■ TASK INSTRUCTIONS
1. In the Git byte-order patch message, which byte order does the W3C/WHATWG encoding standard recommend assuming when there is no BOM?
2. List every bracketed reference marker in the Git byte-order patch message, with the claim each one supports.
3. Pick up the Git byte-order patch right after its last line and keep writing from there.

■ PASSAGE
On Sat, Feb 24, 2018 at 11:27 AM, <[email protected]> wrote:
> If the endianness is not defined in the encoding name, then let's
> be strict and require a BOM to avoid any encoding confusion. The
> is_missing_required_utf_bom() function returns true if a required BOM
> is missing.
>
> The Unicode standard instructs to assume big-endian if there in no BOM
> for UTF-16/32 [1][2]. However, the W3C/WHATWG encoding standard used
> in HTML5 recommends to assume little-endian to "deal with deployed
> content" [3]. Strictly requiring a BOM seems to be the safest option
> for content in Git.
>
> Signed-off-by: Lars Schneider <[email protected]>
> ---
> diff --git a/utf8.h b/utf8.h
> @@ -79,4 +79,20 @@ void strbuf_utf8_align(struct strbuf *buf, align_type
> position, unsigned int wid
> +/*
> + * If the endianness is not defined in the encoding name, then we
> + * require a BOM. The function returns true if a required BOM is missing.

■ STORED DATA
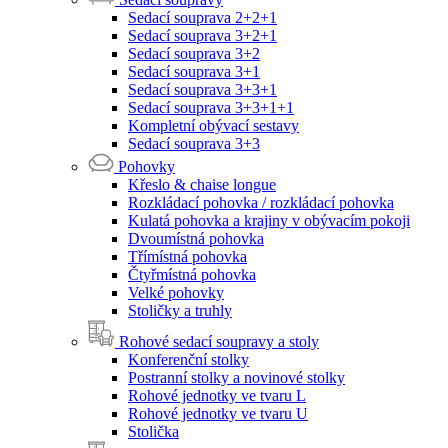
Sedací souprava 2+2+1
Sedací souprava 3+2+1
Sedací souprava 3+2
Sedací souprava 3+1
Sedací souprava 3+3+1
Sedací souprava 3+3+1+1
Kompletní obývací sestavy
Sedací souprava 3+3
Pohovky
Křeslo & chaise longue
Rozkládací pohovka / rozkládací pohovka
Kulatá pohovka a krajiny v obývacím pokoji
Dvoumístná pohovka
Třímístná pohovka
Čtyřmístná pohovka
Velké pohovky
Stoličky a truhly
Rohové sedací soupravy a stoly
Konferenční stolky
Postranní stolky a novinové stolky
Rohové jednotky ve tvaru L
Rohové jednotky ve tvaru U
Stolička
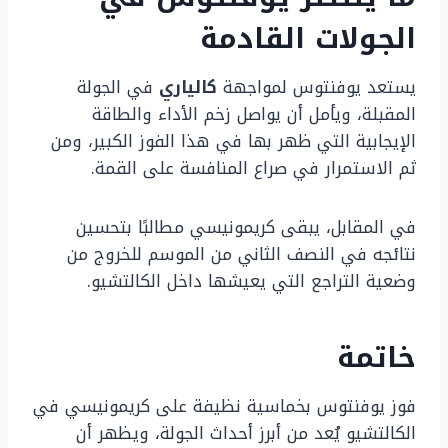
الجولات القادمة
يستعد يوفنتوس لمواجهة
كالياري
في الجولة
المقبلة، ويأمل أن يواصل زخم الأداء والطاقة
الإيجابية التي ظهر بها في هذا الفوز الكبير، ومن
ثم الاستمرار في صراع المنافسة على القمة.
في المقابل، يبقى كريمونيسي مطالبًا بتحسين
نتائجه في النصف الثاني من الموسم للخروج من
وضعية التراجع التي يعيشها داخل الكالتشيو.
خاتمة
فوز يوفنتوس بخماسية نظيفة على كريمونيسي في
الكالتشيو يُعد من أبرز أحداث الجولة، ويظهر أن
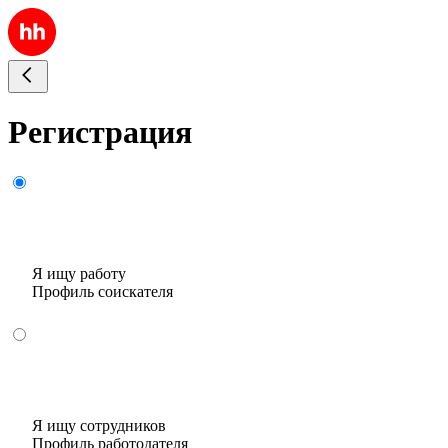
Регистрация
Я ищу работу
Профиль соискателя
Я ищу сотрудников
Профиль работодателя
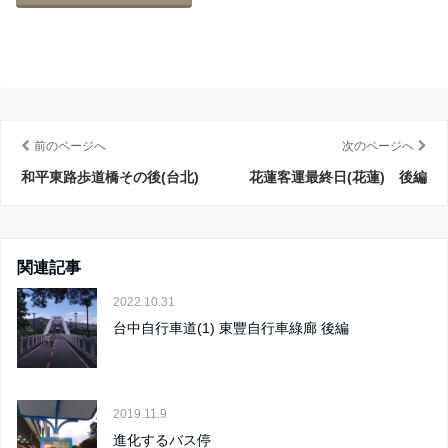
前のページへ
次のページへ
和平東路歩道橋その後(台北)
花蓮客運最終日(花蓮) 後編
関連記事
2022.10.31
台中自行車道(1) 東豐自行車綠廊 後編
2019.11.9
進化するバス停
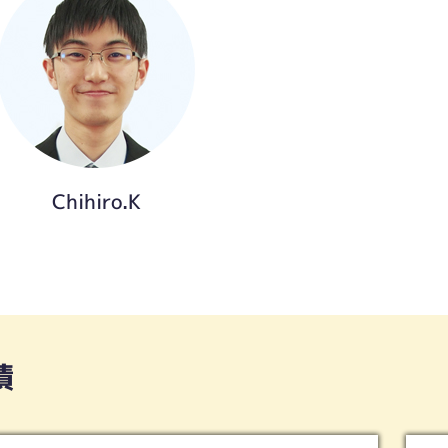
Chihiro.K
績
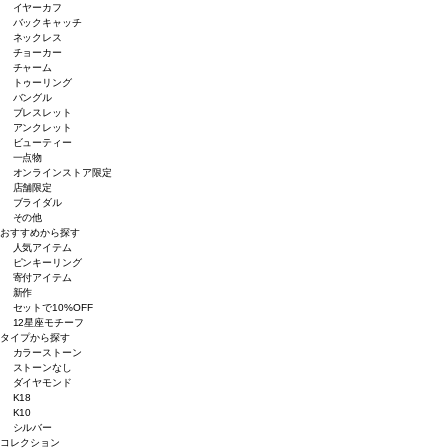
イヤーカフ
バックキャッチ
ネックレス
チョーカー
チャーム
トゥーリング
バングル
ブレスレット
アンクレット
ビューティー
一点物
オンラインストア限定
店舗限定
ブライダル
その他
おすすめから探す
人気アイテム
ピンキーリング
寄付アイテム
新作
セットで10%OFF
12星座モチーフ
タイプから探す
カラーストーン
ストーンなし
ダイヤモンド
K18
K10
シルバー
コレクション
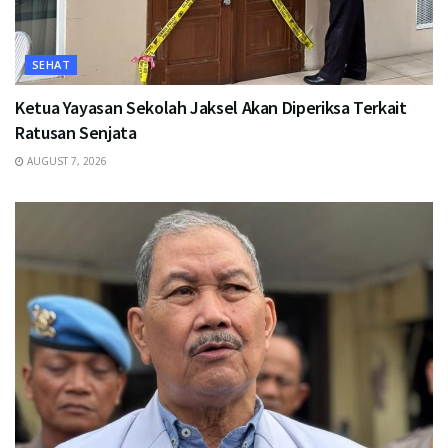
SEHAT
Ketua Yayasan Sekolah Jaksel Akan Diperiksa Terkait
Ratusan Senjata
AUGUST 7, 2026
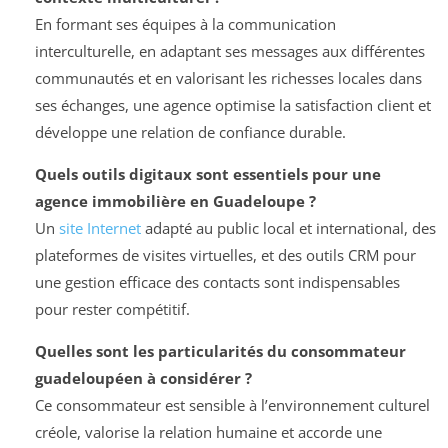
En formant ses équipes à la communication
interculturelle, en adaptant ses messages aux différentes
communautés et en valorisant les richesses locales dans
ses échanges, une agence optimise la satisfaction client et
développe une relation de confiance durable.
Quels outils digitaux sont essentiels pour une
agence immobilière en Guadeloupe ?
Un
site Internet
adapté au public local et international, des
plateformes de visites virtuelles, et des outils CRM pour
une gestion efficace des contacts sont indispensables
pour rester compétitif.
Quelles sont les particularités du consommateur
guadeloupéen à considérer ?
Ce consommateur est sensible à l’environnement culturel
créole, valorise la relation humaine et accorde une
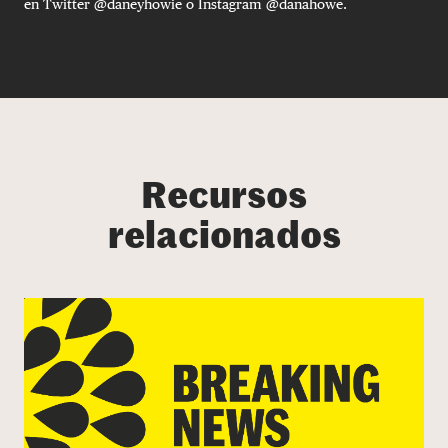
en Twitter @daneyhowie o Instagram @danahowe.
Recursos
relacionados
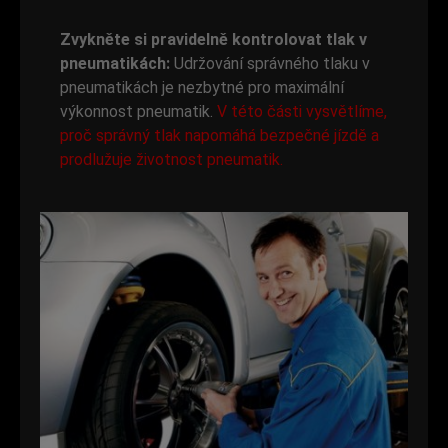
Zvykněte si pravidelně kontrolovat tlak v
pneumatikách:
Udržování správného tlaku v
pneumatikách je nezbytné pro maximální
výkonnost pneumatik.
V této části vysvětlíme,
proč správný tlak napomáhá bezpečné jízdě a
prodlužuje životnost pneumatik.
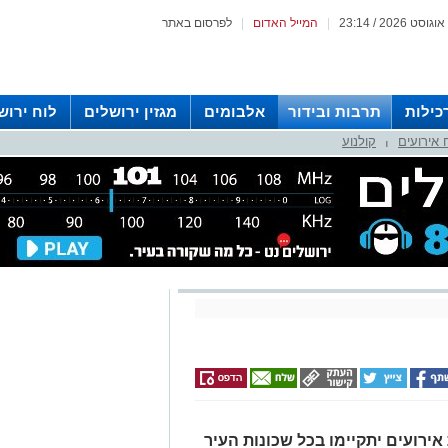
|
המייל האדום
|
לפרסום באתר
כילות
תרבות ובידור
אלבומים
מגזין ירושלים
לוח ירוש
 אירועים
קולנוע
 רדיו ירושלים
|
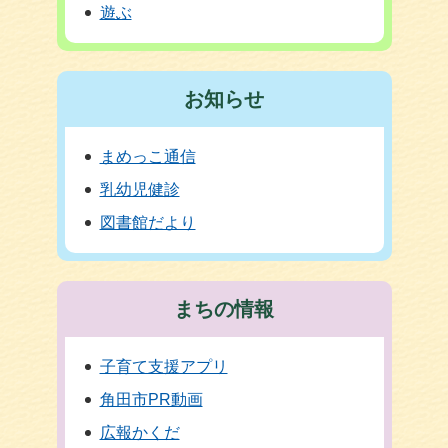
遊ぶ
お知らせ
まめっこ通信
乳幼児健診
図書館だより
まちの情報
子育て支援アプリ
角田市PR動画
広報かくだ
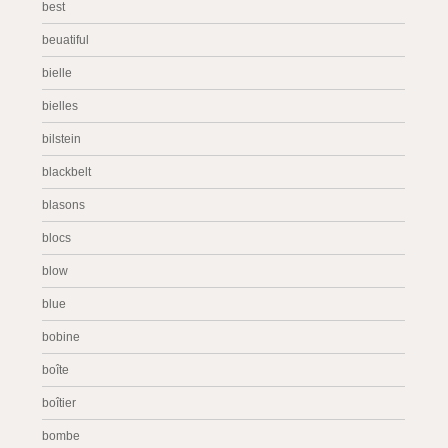
best
beuatiful
bielle
bielles
bilstein
blackbelt
blasons
blocs
blow
blue
bobine
boîte
boîtier
bombe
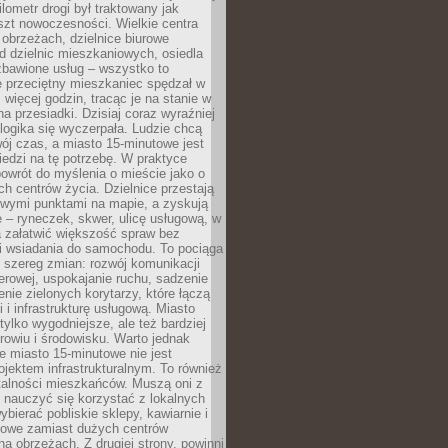
lometr drogi był traktowany jak
szt nowoczesności. Wielkie centra
obrzeżach, dzielnice biurowe
d dzielnic mieszkaniowych, osiedla
zbawione usług – wszystko to
e przeciętny mieszkaniec spędzał w
 więcej godzin, tracąc je na stanie w
na przesiadki. Dzisiaj coraz wyraźniej
 logika się wyczerpała. Ludzie chcą
ój czas, a miasto 15-minutowe jest
edzi na tę potrzebę. W praktyce
owrót do myślenia o mieście jako o
ych centrów życia. Dzielnice przestają
wymi punktami na mapie, a zyskują
 – ryneczek, skwer, ulicę usługową, w
a załatwić większość spraw bez
i wsiadania do samochodu. To pociąga
 szereg zmian: rozwój komunikacji
werowej, uspokajanie ruchu, sadzenie
enie zielonych korytarzy, które łączą
i i infrastrukturę usługową. Miasto
 tylko wygodniejsze, ale też bardziej
rowiu i środowisku. Warto jednak
 miasto 15-minutowe nie jest
ojektem infrastrukturalnym. To również
alności mieszkańców. Muszą oni z
y nauczyć się korzystać z lokalnych
bierać pobliskie sklepy, kawiarnie i
gowe zamiast dużych centrów
a obrzeżach. Z drugiej strony, powinni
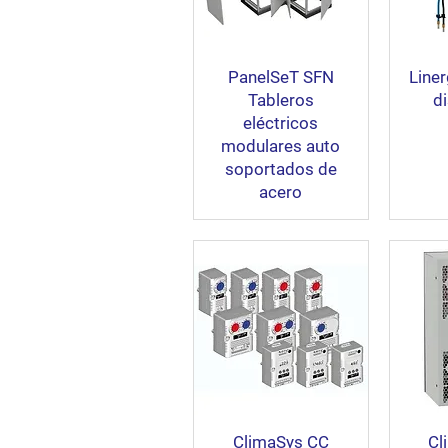
PanelSeT SFN
Liner
Tableros
di
eléctricos
modulares auto
soportados de
acero
ClimaSys CC
Cl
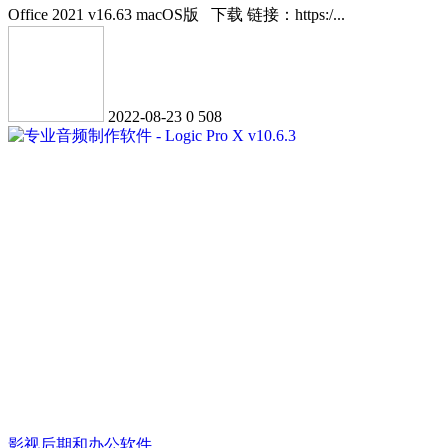
Office 2021 v16.63 macOS版 下载 链接：https:/...
2022-08-23
0
508
影视后期和办公软件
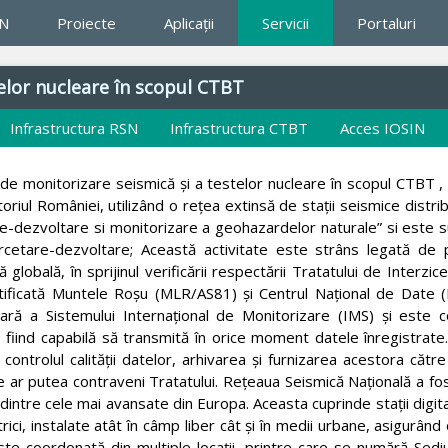
IN
Proiecte
Aplicaţii
Servicii
Portaluri
elor nucleare în scopul CTBT
Infrastructura RSN
Infrastructura CTBT
Acces IOSIN
ma de monitorizare seismică și a testelor nucleare în scopul CTBT 
oriul României, utilizând o rețea extinsă de stații seismice distribu
re-dezvoltare si monitorizare a geohazardelor naturale” si este s
rcetare-dezvoltare; Această activitate este strâns legată de p
globală, în sprijinul verificării respectării Tratatului de Interzic
ertificată Muntele Roșu (MLR/AS81) și Centrul Național de Date
ară a Sistemului Internațional de Monitorizare (IMS) și este c
, fiind capabilă să transmită în orice moment datele înregistrate
ntrolul calității datelor, arhivarea și furnizarea acestora către 
e ar putea contraveni Tratatului. Rețeaua Seismică Națională a fos
dintre cele mai avansate din Europa. Aceasta cuprinde stații digit
ci, instalate atât în câmp liber cât și în medii urbane, asigurând
este coordonată din multiple locații, printre care se numără Sediu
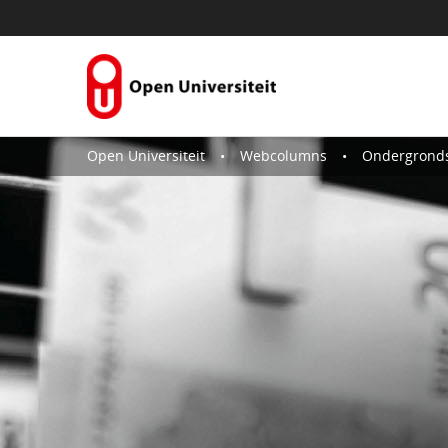
Naar content
Open Universiteit
Webcolumns
Ondergronds bankie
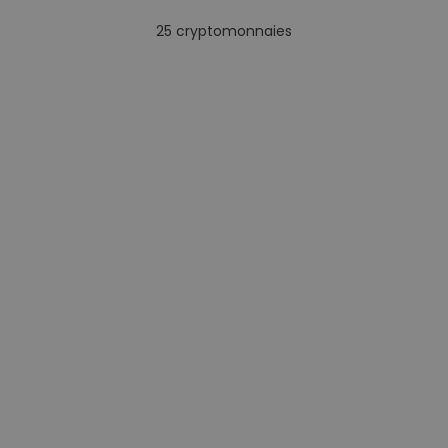
25
cryptomonnaies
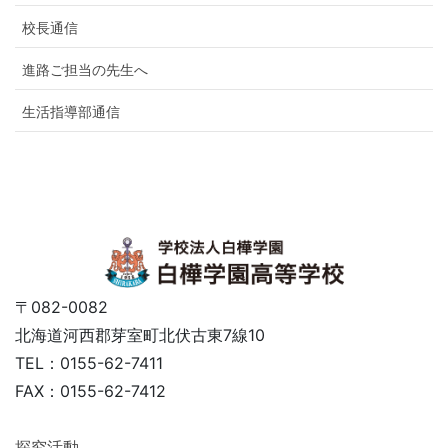
校長通信
進路ご担当の先生へ
生活指導部通信
〒082-0082
北海道河西郡芽室町北伏古東7線10
TEL：0155-62-7411
FAX：0155-62-7412
探究活動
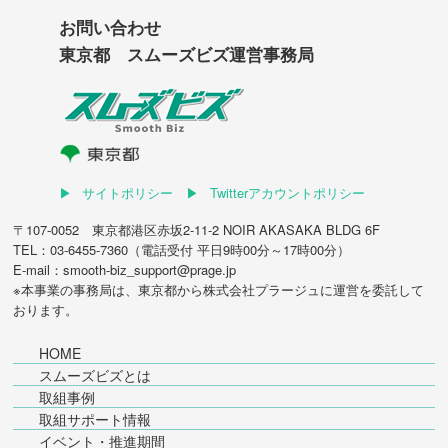
お問い合わせ
東京都 スムーズビズ運営事務局
サイトポリシー
Twitterアカウントポリシー
〒107-0052 東京都港区赤坂2-11-2 NOIR AKASAKA BLDG 6F
TEL：03-6455-7360（電話受付 平日9時00分～17時00分）
E-mail：smooth-biz_support@prage.jp
※本事業の事務局は、東京都から
株式会社プラージュ
に運営を委託して
おります。
HOME
スムーズビズとは
取組事例
取組サポート情報
イベント・推進期間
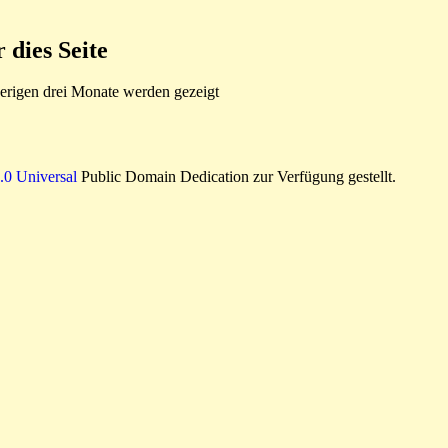
dies Seite
rigen drei Monate werden gezeigt
0 Universal
Public Domain Dedication zur Verfügung gestellt.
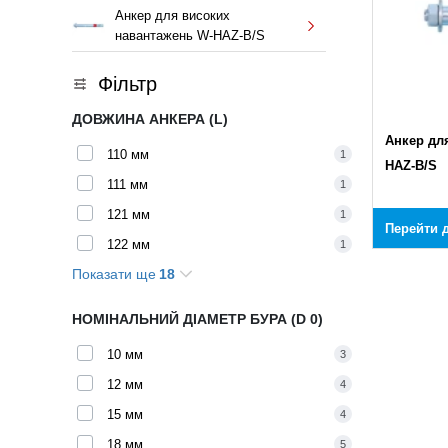
Анкер для високих
навантажень W-HAZ-B/S
Фільтр
ДОВЖИНА АНКЕРА (L)
Анкер дл
110 мм
1
HAZ-B/S
111 мм
1
121 мм
1
Перейти д
122 мм
1
Показати ще
18
132 мм
1
141 мм
1
НОМІНАЛЬНИЙ ДІАМЕТР БУРА (D 0)
152 мм
1
10 мм
3
167 мм
1
12 мм
4
77 мм
1
15 мм
4
180 мм
1
18 мм
5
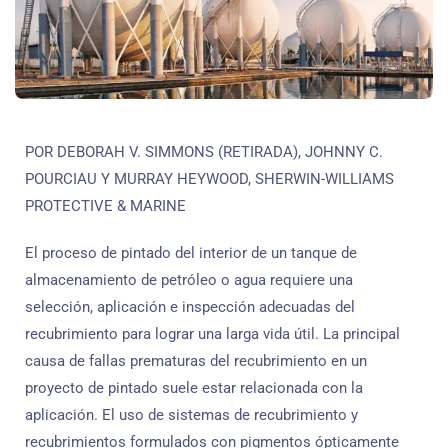
POR DEBORAH V. SIMMONS (RETIRADA), JOHNNY C.
POURCIAU Y MURRAY HEYWOOD, SHERWIN-WILLIAMS
PROTECTIVE & MARINE
El proceso de pintado del interior de un tanque de
almacenamiento de petróleo o agua requiere una
selección, aplicación e inspección adecuadas del
recubrimiento para lograr una larga vida útil. La principal
causa de fallas prematuras del recubrimiento en un
proyecto de pintado suele estar relacionada con la
aplicación. El uso de sistemas de recubrimiento y
recubrimientos formulados con pigmentos ópticamente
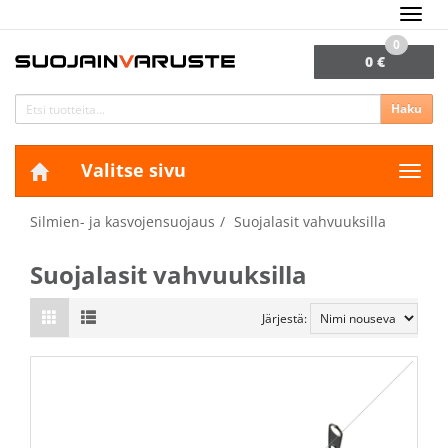
Navig
0
0 €
Haku
Valitse sivu
Navig
Silmien- ja kasvojensuojaus
Suojalasit vahvuuksilla
Suojalasit vahvuuksilla
Järjestä:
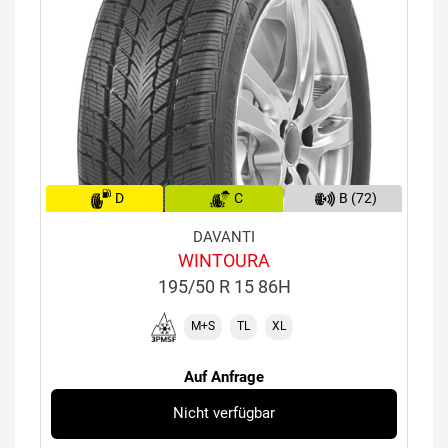
D
C
B (72)
DAVANTI
WINTOURA
195/50 R 15 86H
M+S
TL
XL
Auf Anfrage
Nicht verfügbar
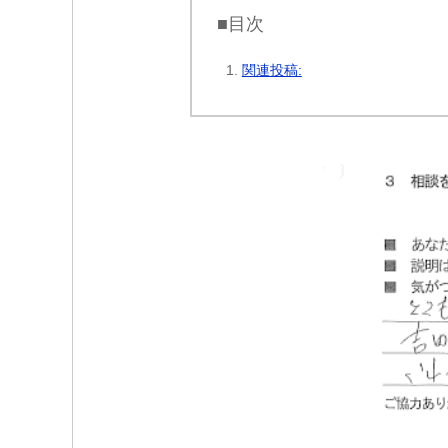
■目次
関連投稿:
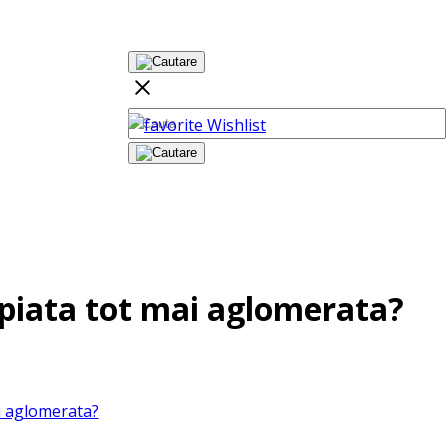
Wishlist
 piata tot mai aglomerata?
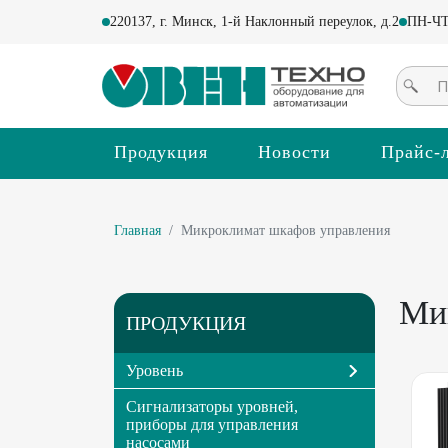
220137, г. Минск, 1-й Наклонный переулок, д.2
ПН-ЧТ 
Продукция
Новости
Прайс-
Главная
Микроклимат шкафов управления
Ми
ПРОДУКЦИЯ
Уровень
Сигнализаторы уровней,
приборы для управления
насосами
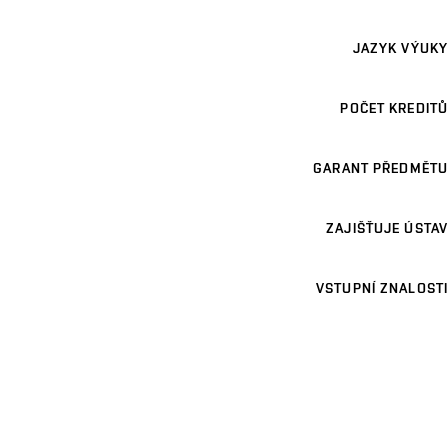
JAZYK VÝUKY
POČET KREDITŮ
GARANT PŘEDMĚTU
ZAJIŠŤUJE ÚSTAV
VSTUPNÍ ZNALOSTI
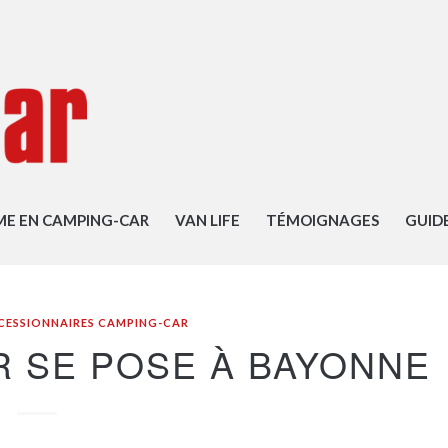
ME EN CAMPING-CAR
VAN LIFE
TÉMOIGNAGES
GUID
ESSIONNAIRES CAMPING-CAR
 SE POSE À BAYONNE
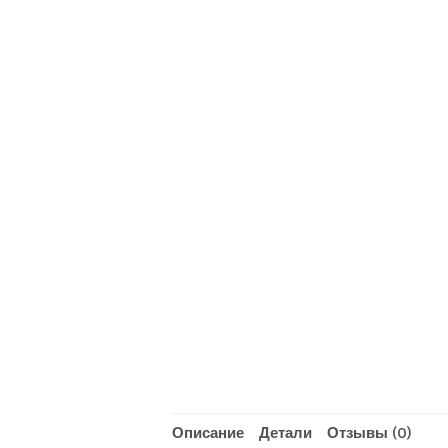
Описание
Детали
Отзывы (0)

■ RESULTS FOR THE EXERCISE
1. Little-endian.

2.
- [1]: The Unicode standard says to assume big-endian for UTF-16/32 when there is no BOM.
- [2]: The Unicode standard says to assume big-endian for UTF-16/32 when there is no BOM.
- [3]: The W3C/WHATWG encoding standard used in HTML5 recommends assuming little-endian to "deal with deployed content."

3.
> + *
> + * The Unicode standard instructs to assume big-endian if there
> + * in no BOM for UTF-16/32 [1][2]. However, the W3C/WHATWG
> + * encoding standard used in HTML5 recommends to assume
> + * little-endian to "deal with deployed content" [3].
Perhaps you could tack on to the comment here the final bit of
explanation from the commit message which ties these conflicting
recommendations together. In particular:
Therefore, strictly requiring a BOM seems to be the
safest option for content in Git.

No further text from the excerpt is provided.